[How to complete this task] For the word "margin", state how many lines of the data include it. Respond with the number only.

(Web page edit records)
-------------------------

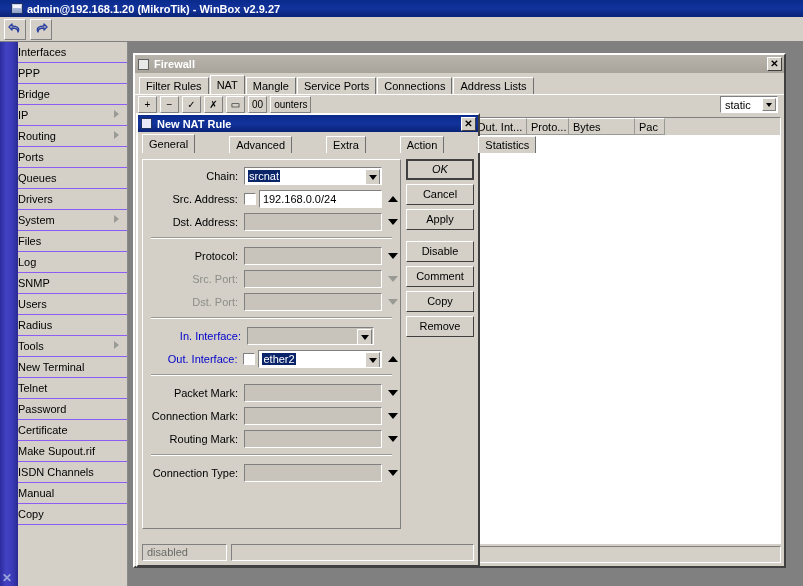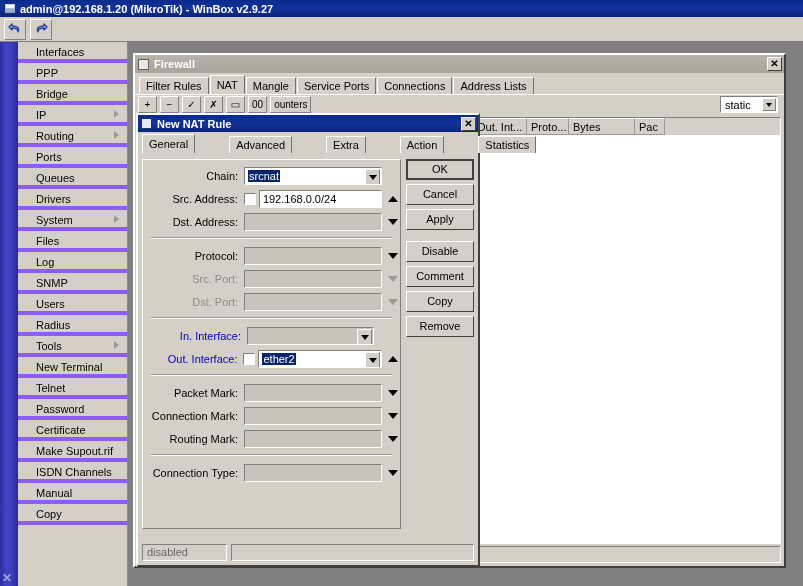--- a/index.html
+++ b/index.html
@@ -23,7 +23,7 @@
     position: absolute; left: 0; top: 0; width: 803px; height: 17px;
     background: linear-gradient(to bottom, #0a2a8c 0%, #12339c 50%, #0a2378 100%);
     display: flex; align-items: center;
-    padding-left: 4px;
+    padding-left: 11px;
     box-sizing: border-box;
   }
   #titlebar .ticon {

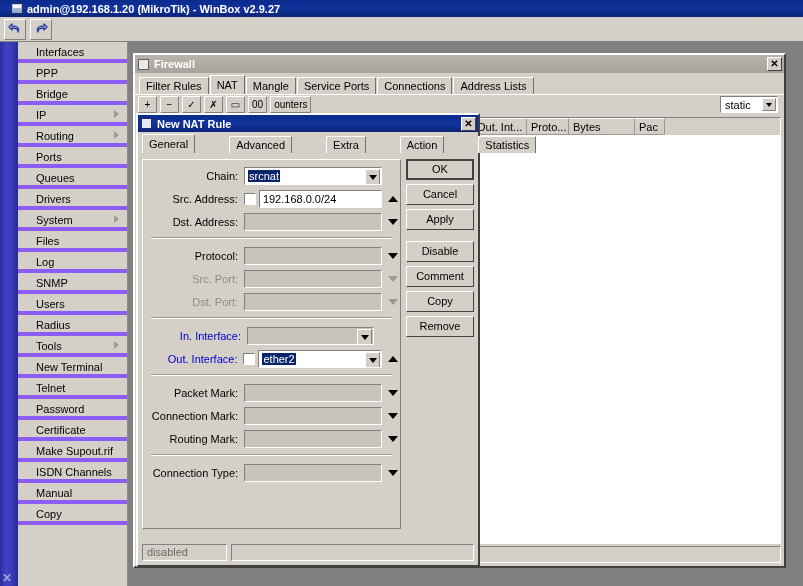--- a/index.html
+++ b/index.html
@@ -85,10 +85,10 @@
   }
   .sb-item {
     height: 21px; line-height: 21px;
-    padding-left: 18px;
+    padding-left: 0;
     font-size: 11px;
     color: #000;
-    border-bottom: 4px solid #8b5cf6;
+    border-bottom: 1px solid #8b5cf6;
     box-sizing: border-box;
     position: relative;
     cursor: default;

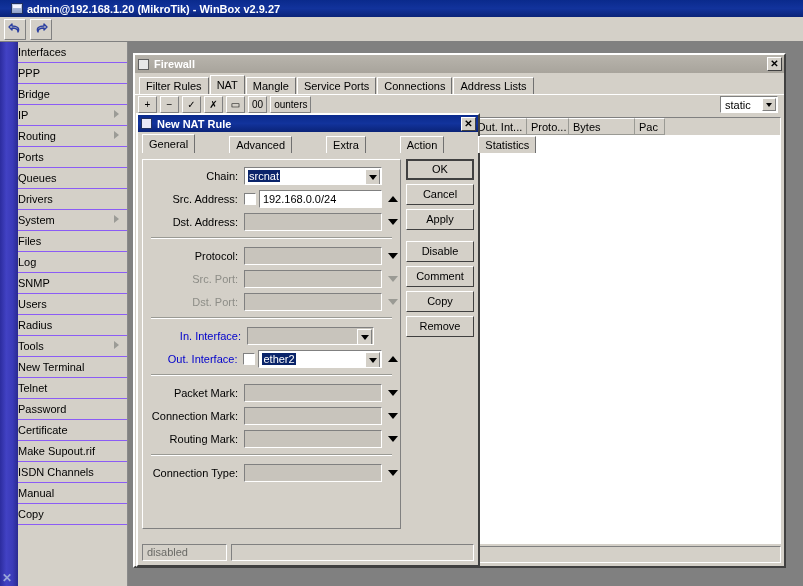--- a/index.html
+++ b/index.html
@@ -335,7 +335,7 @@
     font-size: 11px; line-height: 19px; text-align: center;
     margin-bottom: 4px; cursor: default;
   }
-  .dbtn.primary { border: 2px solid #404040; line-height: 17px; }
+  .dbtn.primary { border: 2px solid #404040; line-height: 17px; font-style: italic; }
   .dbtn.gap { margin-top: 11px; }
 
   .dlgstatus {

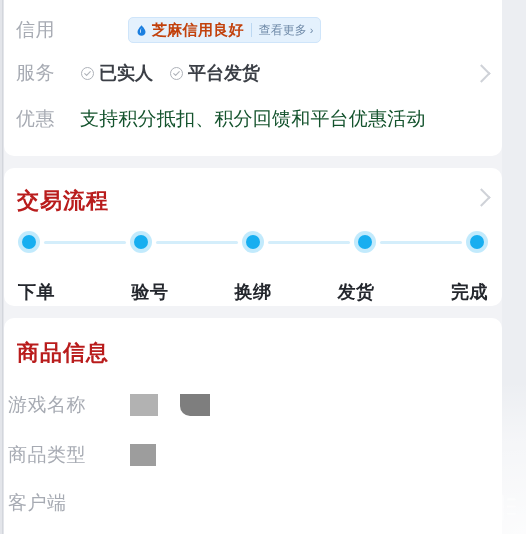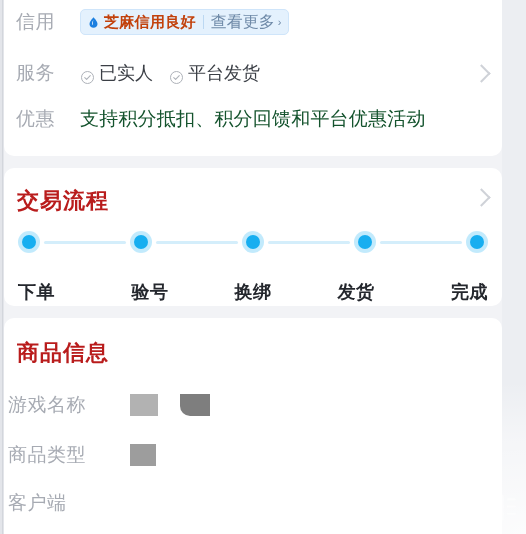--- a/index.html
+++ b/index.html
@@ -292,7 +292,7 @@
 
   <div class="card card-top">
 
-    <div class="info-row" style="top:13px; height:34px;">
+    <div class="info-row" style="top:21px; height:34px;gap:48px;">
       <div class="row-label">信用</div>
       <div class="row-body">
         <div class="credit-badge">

-------------------------

[Exercise response] 2